Das berühmte Sternenkleid trug die echte Kaiserin eigentlich erst nach jener Phase, die im Film erzählt wird. Aber ein «Sisi» -Film ohne Sterne? Da hat man lieber ein Auge zugedrückt.
Sisi (Cristiana Capotondi) und Franz (David Rott): Es begann als Liebesheirat gegen die Konventionen. Am Nachmittag des 24. Drehtages warten die drei Hauptdarsteller Cristiana Capotondi, Martina Gedeck und David Rott in den einstigen Kaiser-Gemächern auf ihren Einsatz. Gleich sollen sie vom Balkon aus dem Volk den neugeborenen Thronfolger Rudolf präsentieren. Tatsächlich brechen plötzlich die etwa 130 Komparsen (bei der digitalen Nachbearbeitung sollen daraus später etwa zehnmal so viele werden) in Jubel aus. Sehr überzeugend, wenn man bedenkt, dass sie schon eine Weile im kalten Mai-Regen froren. Doch was tut man nicht alles, um an einer Produktion teilzuhaben, von der so mancher hofft, der TV-Zweiteiler möge sich eines Tages neben der Kult-Trilogie mit Romy Schneider einreihen?

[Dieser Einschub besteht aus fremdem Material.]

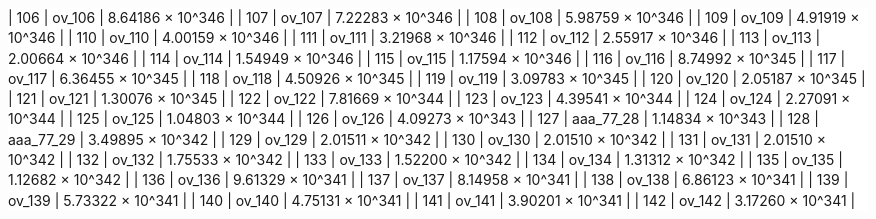 | 106 | ov_106 | 8.64186 × 10^346 |
| 107 | ov_107 | 7.22283 × 10^346 |
| 108 | ov_108 | 5.98759 × 10^346 |
| 109 | ov_109 | 4.91919 × 10^346 |
| 110 | ov_110 | 4.00159 × 10^346 |
| 111 | ov_111 | 3.21968 × 10^346 |
| 112 | ov_112 | 2.55917 × 10^346 |
| 113 | ov_113 | 2.00664 × 10^346 |
| 114 | ov_114 | 1.54949 × 10^346 |
| 115 | ov_115 | 1.17594 × 10^346 |
| 116 | ov_116 | 8.74992 × 10^345 |
| 117 | ov_117 | 6.36455 × 10^345 |
| 118 | ov_118 | 4.50926 × 10^345 |
| 119 | ov_119 | 3.09783 × 10^345 |
| 120 | ov_120 | 2.05187 × 10^345 |
| 121 | ov_121 | 1.30076 × 10^345 |
| 122 | ov_122 | 7.81669 × 10^344 |
| 123 | ov_123 | 4.39541 × 10^344 |
| 124 | ov_124 | 2.27091 × 10^344 |
| 125 | ov_125 | 1.04803 × 10^344 |
| 126 | ov_126 | 4.09273 × 10^343 |
| 127 | aaa_77_28 | 1.14834 × 10^343 |
| 128 | aaa_77_29 | 3.49895 × 10^342 |
| 129 | ov_129 | 2.01511 × 10^342 |
| 130 | ov_130 | 2.01510 × 10^342 |
| 131 | ov_131 | 2.01510 × 10^342 |
| 132 | ov_132 | 1.75533 × 10^342 |
| 133 | ov_133 | 1.52200 × 10^342 |
| 134 | ov_134 | 1.31312 × 10^342 |
| 135 | ov_135 | 1.12682 × 10^342 |
| 136 | ov_136 | 9.61329 × 10^341 |
| 137 | ov_137 | 8.14958 × 10^341 |
| 138 | ov_138 | 6.86123 × 10^341 |
| 139 | ov_139 | 5.73322 × 10^341 |
| 140 | ov_140 | 4.75131 × 10^341 |
| 141 | ov_141 | 3.90201 × 10^341 |
| 142 | ov_142 | 3.17260 × 10^341 |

Um vier Uhr morgens am Set sein zum Beispiel, um entsprechend der Mode des Kaiserreichs (sanft modernisiert) eingekleidet und frisiert zu werden. Denn vormittags mimten die Statisten bereits Hochzeitsgäste in der Michaelerkirche (nicht Originalschauplatz der kaiserlichen Vermählung, aber zumindest der von Romy Schneiders und Karlheinz Böhms Film-Jawort). Sisi: «Darf ich dich küssen, Franz?» - Franz Joseph: «Was hier?» Dann tun sie's. Eine unkonventionelle Liebe wird hier inszeniert: der Kaiser und sein junger bayerischer Wildfang. Regieassistent Jochen Nitsch forderte eine «Reaktion des Entsetzens» von der Hochzeitsgesellschaft. «Aber nicht übertreiben!» Das oder gar in den Kitsch abrutschen, das soll bei aller Opulenz der Ausstattung tunlichst vermieden werden bei dem deutsch-österreichisch-italienischen Gemeinschaftsprojekt.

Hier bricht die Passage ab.